=== Section Start ===
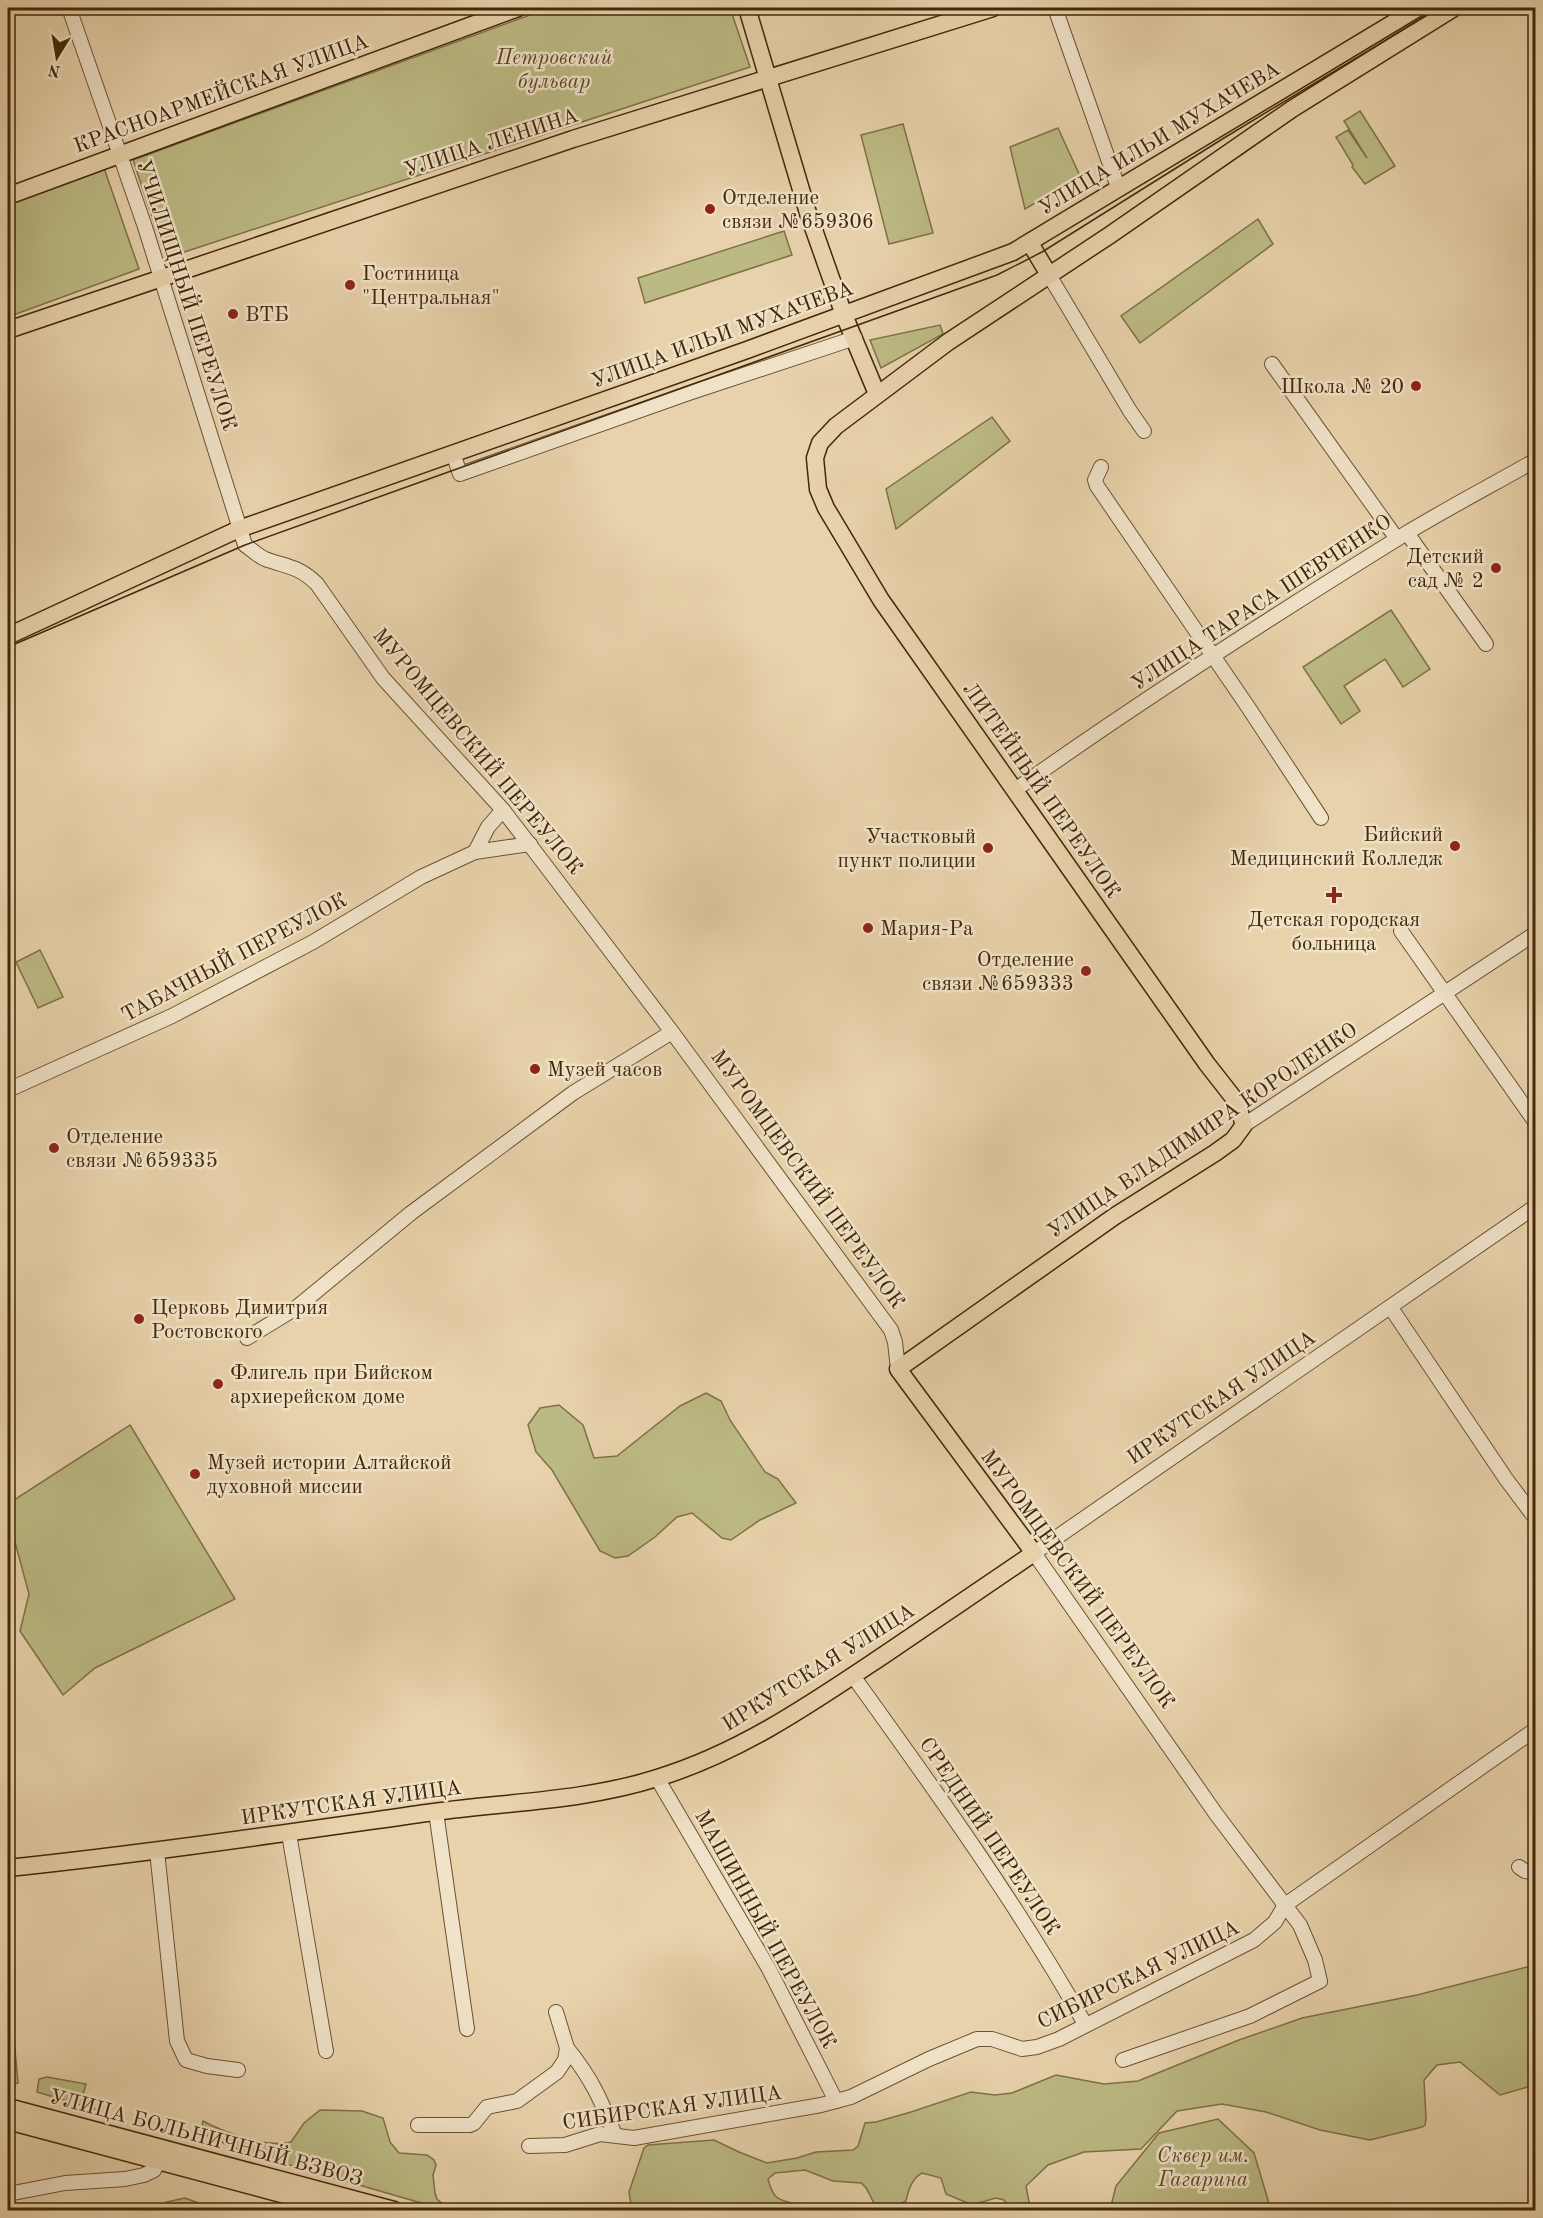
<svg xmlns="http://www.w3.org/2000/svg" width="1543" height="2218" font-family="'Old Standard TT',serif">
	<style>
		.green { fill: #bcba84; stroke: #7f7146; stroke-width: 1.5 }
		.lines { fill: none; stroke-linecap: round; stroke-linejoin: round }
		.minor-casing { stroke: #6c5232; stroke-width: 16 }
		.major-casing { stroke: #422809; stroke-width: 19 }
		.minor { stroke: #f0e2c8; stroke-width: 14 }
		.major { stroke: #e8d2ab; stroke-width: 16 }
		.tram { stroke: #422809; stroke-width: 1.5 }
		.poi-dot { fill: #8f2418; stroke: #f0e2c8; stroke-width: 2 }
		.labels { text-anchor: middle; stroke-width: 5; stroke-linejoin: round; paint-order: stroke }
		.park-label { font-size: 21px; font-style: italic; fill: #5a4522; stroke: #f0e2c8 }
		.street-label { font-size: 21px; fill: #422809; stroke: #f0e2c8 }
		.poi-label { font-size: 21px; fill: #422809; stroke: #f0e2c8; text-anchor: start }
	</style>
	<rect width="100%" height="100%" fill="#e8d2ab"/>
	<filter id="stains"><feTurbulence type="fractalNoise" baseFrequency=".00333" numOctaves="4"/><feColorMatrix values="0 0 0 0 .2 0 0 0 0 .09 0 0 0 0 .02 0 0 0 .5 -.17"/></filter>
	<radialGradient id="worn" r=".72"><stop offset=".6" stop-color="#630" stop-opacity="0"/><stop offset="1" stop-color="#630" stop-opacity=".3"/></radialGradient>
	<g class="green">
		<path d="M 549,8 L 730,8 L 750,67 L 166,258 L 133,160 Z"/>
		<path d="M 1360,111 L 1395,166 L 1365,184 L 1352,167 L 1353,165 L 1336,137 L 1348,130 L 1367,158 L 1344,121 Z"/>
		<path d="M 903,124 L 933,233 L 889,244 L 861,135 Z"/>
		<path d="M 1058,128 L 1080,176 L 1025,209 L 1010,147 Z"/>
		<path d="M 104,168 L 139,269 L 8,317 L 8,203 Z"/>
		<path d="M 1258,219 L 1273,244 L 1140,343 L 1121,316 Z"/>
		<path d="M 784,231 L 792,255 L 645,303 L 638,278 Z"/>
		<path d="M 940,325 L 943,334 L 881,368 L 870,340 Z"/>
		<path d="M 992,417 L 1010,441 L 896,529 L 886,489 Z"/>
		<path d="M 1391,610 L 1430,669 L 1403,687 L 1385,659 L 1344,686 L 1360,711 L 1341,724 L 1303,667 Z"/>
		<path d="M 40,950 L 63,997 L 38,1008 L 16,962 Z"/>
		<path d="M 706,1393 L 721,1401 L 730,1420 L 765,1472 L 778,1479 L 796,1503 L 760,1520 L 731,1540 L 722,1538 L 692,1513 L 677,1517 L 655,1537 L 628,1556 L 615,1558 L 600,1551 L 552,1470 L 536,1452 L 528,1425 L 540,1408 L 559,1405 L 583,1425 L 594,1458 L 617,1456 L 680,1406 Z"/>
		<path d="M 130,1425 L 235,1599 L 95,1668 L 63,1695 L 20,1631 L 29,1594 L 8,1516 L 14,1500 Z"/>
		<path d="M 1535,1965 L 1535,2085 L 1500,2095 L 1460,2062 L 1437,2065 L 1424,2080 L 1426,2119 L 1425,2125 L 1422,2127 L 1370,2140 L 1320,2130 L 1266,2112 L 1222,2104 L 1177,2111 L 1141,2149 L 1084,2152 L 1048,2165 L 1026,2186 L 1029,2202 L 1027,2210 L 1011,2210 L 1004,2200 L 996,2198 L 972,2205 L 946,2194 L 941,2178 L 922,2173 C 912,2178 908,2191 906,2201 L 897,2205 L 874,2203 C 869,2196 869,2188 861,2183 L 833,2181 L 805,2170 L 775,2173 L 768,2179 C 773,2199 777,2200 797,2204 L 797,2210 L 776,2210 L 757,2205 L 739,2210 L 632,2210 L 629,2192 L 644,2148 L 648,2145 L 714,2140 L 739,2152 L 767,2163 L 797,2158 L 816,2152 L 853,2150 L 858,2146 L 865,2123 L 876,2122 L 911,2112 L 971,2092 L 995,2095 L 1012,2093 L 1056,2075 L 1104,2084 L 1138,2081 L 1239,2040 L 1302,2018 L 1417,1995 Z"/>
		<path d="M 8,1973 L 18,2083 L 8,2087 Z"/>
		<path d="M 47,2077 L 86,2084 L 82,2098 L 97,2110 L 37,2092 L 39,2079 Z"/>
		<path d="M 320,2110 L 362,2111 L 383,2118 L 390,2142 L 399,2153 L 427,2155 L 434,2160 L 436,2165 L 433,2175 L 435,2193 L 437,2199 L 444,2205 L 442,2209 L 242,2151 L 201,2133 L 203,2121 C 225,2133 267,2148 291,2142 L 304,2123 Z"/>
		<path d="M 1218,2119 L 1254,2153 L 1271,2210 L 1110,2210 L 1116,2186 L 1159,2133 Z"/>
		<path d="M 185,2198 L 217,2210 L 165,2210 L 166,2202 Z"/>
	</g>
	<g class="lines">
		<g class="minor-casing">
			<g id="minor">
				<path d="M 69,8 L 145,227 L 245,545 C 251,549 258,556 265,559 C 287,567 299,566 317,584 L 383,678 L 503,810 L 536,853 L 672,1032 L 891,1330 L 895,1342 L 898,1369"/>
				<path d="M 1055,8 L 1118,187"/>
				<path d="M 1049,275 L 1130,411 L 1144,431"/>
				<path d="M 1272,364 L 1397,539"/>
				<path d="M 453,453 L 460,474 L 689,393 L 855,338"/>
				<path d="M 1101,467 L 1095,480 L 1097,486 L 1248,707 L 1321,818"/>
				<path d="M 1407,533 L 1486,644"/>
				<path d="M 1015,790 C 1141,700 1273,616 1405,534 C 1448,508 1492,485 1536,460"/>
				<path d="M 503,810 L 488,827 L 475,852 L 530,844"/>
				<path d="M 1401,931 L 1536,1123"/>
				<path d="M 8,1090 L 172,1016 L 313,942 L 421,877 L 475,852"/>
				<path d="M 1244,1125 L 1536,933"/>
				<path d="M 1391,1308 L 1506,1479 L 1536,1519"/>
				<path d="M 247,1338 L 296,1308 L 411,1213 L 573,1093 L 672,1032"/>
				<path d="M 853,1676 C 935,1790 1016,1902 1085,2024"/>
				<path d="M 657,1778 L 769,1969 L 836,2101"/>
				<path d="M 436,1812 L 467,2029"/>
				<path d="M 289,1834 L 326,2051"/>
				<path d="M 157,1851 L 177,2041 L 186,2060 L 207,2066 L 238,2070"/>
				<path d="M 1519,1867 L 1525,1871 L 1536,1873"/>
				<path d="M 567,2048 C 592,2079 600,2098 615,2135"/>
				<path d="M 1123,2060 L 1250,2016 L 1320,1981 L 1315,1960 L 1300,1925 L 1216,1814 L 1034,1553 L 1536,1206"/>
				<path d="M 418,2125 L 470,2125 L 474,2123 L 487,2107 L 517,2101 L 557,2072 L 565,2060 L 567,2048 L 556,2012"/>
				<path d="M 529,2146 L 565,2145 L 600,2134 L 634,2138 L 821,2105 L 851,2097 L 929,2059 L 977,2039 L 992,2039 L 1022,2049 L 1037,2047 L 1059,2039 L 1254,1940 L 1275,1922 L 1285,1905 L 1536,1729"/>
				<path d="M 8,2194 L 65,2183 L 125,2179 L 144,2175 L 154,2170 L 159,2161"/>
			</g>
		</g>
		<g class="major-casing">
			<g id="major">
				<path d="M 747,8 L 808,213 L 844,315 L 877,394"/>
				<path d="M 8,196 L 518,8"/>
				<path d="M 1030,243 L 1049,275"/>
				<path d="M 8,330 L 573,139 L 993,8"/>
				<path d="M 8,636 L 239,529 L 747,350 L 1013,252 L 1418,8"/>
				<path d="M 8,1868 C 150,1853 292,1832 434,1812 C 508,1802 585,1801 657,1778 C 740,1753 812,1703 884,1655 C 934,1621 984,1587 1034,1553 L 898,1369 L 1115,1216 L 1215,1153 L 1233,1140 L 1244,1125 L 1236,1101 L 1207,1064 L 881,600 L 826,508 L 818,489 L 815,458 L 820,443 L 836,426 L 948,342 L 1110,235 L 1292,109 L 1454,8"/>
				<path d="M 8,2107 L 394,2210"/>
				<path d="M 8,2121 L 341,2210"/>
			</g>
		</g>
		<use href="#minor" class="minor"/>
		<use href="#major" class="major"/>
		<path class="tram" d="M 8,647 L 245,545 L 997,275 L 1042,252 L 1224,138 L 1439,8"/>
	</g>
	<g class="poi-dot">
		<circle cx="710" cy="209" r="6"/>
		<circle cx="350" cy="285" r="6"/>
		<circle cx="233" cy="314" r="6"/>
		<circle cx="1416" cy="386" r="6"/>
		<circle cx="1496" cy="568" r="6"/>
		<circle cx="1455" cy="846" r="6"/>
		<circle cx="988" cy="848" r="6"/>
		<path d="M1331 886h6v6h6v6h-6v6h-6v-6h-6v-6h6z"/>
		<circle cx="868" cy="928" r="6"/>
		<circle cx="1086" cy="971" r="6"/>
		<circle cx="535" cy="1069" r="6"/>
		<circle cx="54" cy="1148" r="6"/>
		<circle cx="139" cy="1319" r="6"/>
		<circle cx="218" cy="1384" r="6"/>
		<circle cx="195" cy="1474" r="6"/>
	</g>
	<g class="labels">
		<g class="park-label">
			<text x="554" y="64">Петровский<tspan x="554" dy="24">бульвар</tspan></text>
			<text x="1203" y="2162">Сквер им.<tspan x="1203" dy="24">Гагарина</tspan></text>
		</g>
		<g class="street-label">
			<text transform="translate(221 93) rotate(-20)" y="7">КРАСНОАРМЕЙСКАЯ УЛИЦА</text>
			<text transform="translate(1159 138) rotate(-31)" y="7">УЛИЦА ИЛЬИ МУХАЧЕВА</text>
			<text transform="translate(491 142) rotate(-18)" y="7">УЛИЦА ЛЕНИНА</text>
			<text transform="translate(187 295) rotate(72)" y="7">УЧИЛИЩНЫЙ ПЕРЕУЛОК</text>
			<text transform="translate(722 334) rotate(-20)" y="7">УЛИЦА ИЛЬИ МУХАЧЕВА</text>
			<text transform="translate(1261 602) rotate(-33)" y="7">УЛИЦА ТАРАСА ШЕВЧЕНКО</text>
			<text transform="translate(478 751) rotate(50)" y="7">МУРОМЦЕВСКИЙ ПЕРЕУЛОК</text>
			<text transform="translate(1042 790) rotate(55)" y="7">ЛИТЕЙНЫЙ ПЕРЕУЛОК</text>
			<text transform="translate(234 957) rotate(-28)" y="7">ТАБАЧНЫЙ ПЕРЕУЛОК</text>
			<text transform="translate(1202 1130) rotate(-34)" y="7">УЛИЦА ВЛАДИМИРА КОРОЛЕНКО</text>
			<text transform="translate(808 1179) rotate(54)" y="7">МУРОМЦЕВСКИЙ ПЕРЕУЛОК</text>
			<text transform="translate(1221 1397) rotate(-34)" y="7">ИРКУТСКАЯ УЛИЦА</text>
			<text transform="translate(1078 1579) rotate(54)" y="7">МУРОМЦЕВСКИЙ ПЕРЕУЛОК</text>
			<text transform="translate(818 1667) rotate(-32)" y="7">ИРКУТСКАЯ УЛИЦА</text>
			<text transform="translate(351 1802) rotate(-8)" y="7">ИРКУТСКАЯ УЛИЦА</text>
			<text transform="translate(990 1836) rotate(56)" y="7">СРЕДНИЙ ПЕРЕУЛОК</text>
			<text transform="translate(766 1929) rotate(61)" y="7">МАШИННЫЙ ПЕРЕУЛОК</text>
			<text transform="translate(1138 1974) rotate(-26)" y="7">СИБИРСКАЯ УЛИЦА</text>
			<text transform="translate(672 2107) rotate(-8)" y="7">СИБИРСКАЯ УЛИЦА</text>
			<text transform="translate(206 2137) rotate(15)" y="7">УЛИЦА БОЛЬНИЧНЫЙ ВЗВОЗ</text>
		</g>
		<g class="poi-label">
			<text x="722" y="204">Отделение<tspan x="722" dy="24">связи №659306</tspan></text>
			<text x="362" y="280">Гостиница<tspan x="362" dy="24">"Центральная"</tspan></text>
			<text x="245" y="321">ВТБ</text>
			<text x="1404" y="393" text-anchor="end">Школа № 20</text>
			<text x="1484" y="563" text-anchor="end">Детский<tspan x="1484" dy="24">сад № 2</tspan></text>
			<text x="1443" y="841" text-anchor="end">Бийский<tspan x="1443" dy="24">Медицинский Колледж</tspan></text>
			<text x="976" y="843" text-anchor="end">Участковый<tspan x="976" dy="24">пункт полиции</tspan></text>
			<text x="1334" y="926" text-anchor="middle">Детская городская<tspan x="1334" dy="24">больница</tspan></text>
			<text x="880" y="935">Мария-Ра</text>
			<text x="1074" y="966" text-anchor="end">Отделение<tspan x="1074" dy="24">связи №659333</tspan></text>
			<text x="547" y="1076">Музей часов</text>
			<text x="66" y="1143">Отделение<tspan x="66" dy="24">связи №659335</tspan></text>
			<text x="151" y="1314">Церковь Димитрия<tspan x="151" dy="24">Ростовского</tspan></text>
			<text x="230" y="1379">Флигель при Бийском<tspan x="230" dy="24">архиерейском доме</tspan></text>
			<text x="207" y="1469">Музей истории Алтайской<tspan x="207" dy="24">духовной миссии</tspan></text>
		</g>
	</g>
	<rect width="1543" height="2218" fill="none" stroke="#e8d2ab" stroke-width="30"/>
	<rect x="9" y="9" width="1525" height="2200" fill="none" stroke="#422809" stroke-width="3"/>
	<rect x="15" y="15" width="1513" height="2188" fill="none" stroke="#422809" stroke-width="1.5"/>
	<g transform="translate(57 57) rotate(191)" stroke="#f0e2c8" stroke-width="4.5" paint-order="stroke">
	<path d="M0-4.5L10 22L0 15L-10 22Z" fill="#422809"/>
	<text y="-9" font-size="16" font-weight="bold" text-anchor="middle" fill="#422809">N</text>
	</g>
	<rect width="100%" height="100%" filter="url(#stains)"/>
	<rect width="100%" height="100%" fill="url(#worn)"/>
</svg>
=== Section End ===
When a line of the records holds the word "labels", copy that line.

		.labels { text-anchor: middle; stroke-width: 5; stroke-linejoin: round; paint-order: stroke }
	<g class="labels">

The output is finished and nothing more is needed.